Your ability to use Astro is severely impaired, but does not affect any critical, previously working pipelines in production.

Examples:

  • A newly deployed production DAG is not working, even though it worked successfully in a development or test environment.
  • The Airflow UI is unavailable.
  • You can't deploy code to a production Deployment, but existing DAGs and tasks run as expected.
  • You need to modify a Hybrid cluster setting that is required for running tasks, such as adding a new worker instance type.
  • Task logs are missing in the Airflow UI.

P3: Medium impact

Service is partially impaired.

Examples:

  • A newly deployed DAG is not working in a development Deployment, even though it worked successfully in a local environment using the Astro CLI.
  • You need to modify a Hybrid cluster setting that affects your cluster's performance, but isn't required to run tasks, such as changing the size of your cluster's database or adding a new VPC peering connection.
  • Astro CLI usage is impaired. For example, there are incompatibility errors between installed packages.
  • There is an Airflow issue that has a code-based solution.
  • You received a log alert on Astronomer.
  • You lost the ability to use a Public Preview feature that does not affect general services.
  • You can't deploy code to a non-production Deployment, but existing DAGs and tasks run as expected.

P4: Low impact

Astro is fully usable, but you have a question for the Support team.

Examples:

  • There are package incompatibilities caused by a specific, complex use case.
  • You have an inquiry or a small bug report for a Public Preview feature.
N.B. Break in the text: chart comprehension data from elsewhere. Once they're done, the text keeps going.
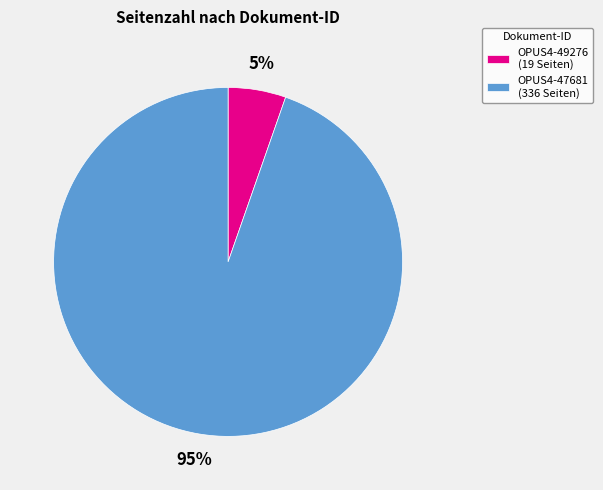

Rank the categories by value from lowest to highest.

OPUS4-49276, OPUS4-47681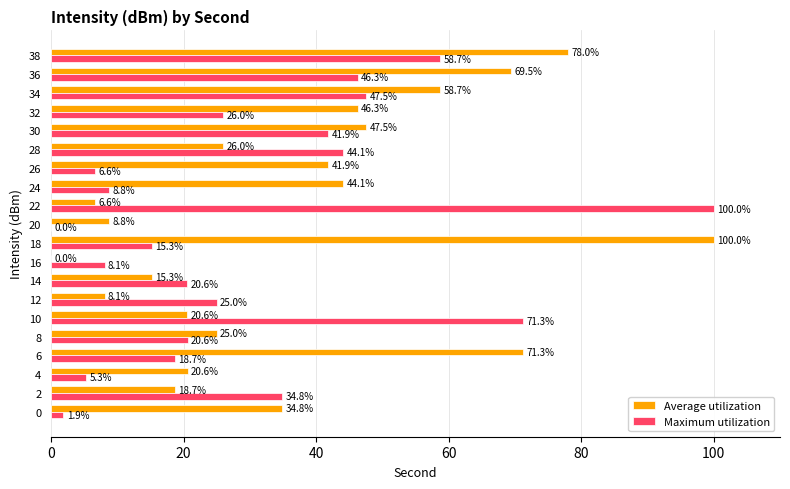

Which series has the largest total across all categories?

Average utilization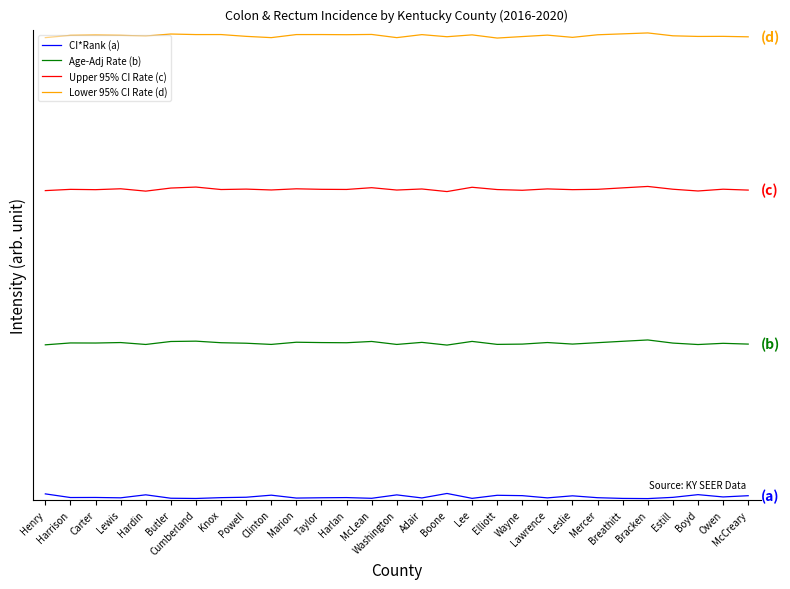

What is the average value of the Upper 95% CI Rate (c) series?

60.5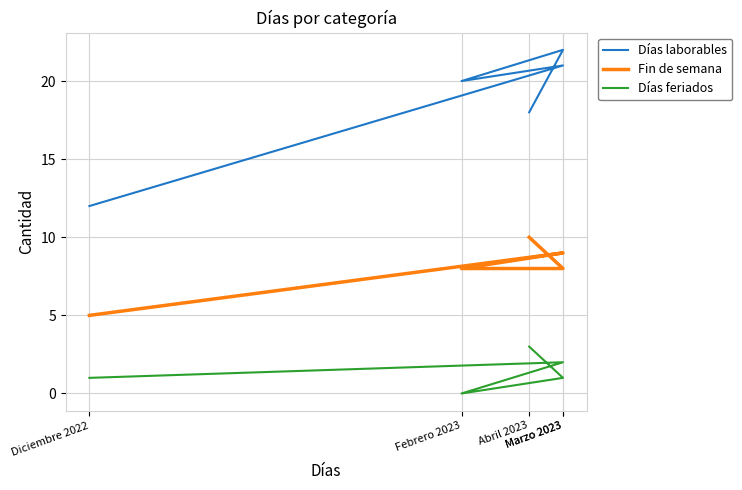

Reading left to right, list all the values displayed in this chart.

Días laborables: Diciembre 2022=12	Marzo 2023=21	Febrero 2023=20	Marzo 2023=22	Abril 2023=18
Fin de semana: Diciembre 2022=5	Marzo 2023=9	Febrero 2023=8	Marzo 2023=8	Abril 2023=10
Días feriados: Diciembre 2022=1	Marzo 2023=2	Febrero 2023=0	Marzo 2023=1	Abril 2023=3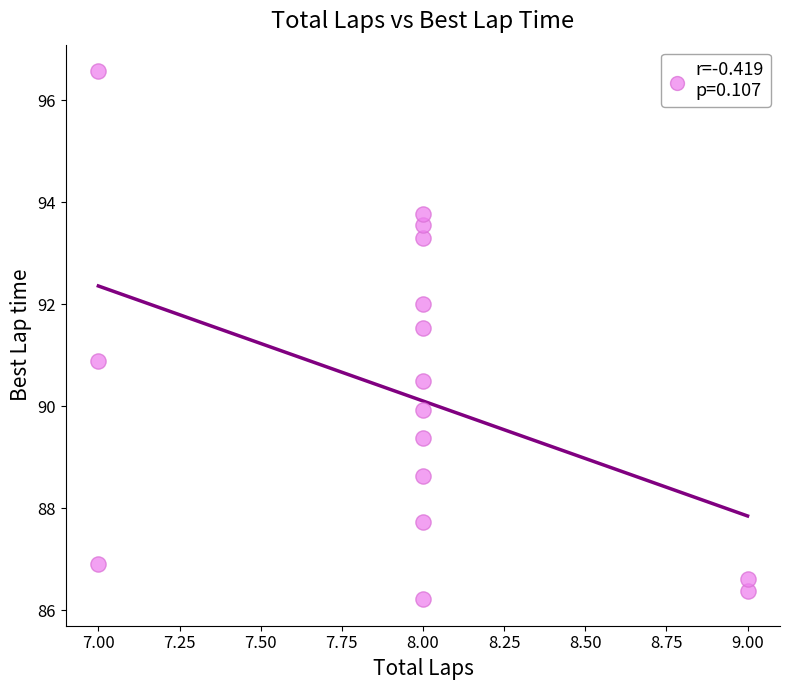

What is the range of Y values (max minus min)?

10.4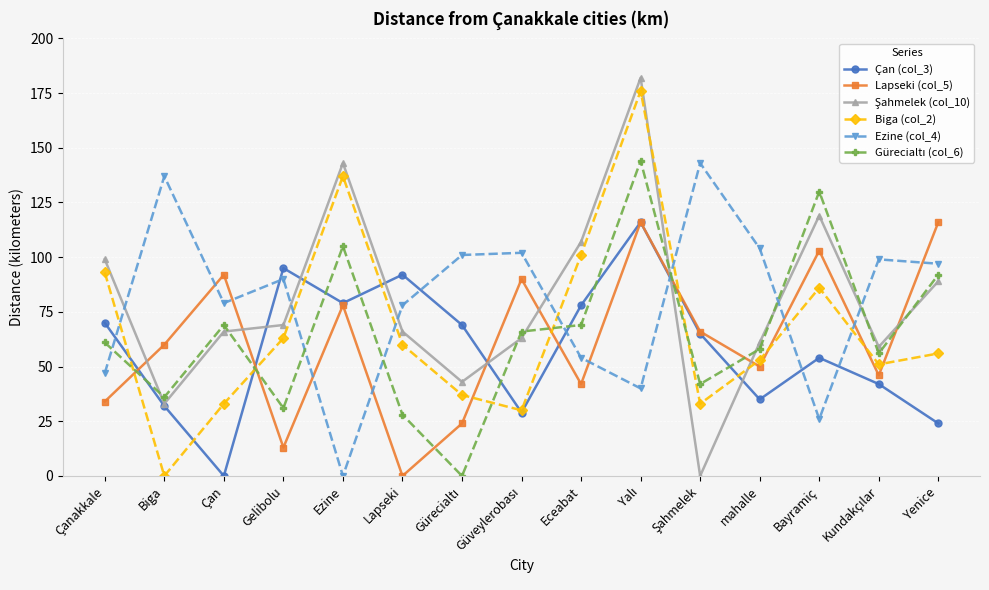

At which category does Ezine (col_4) reach its first local valley?

Çan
Request an escalation for an existing support ticket

This feature is available only if you are on the Business tier or above.

Business and Enterprise customers can request escalated support for an existing ticket. To request a support escalation, email escalations@astronomer.io with the following information:

  • Ticket number
  • Issue summary
  • Reason for escalation

Reasons for escalation include:

  • The ticket is taking much longer than expected to resolve.
  • Multiple attempts to solve the issue have failed.
  • The urgency of the ticket has increased substantially.

When you make an escalation request, it alerts the on-call shift manager to the ticket, who evaluates the escalation request. The on-call shift manager either assumes ownership of the ticket or ensures meaningful and timely progress is made on the ticket.

Book office hours

If you don't require break-fix support, Astronomer recommends scheduling a meeting with the Astronomer Data Engineering team during office hours. In an office hours meeting, you can ask questions, make feature requests, or get expert advice for your data pipelines.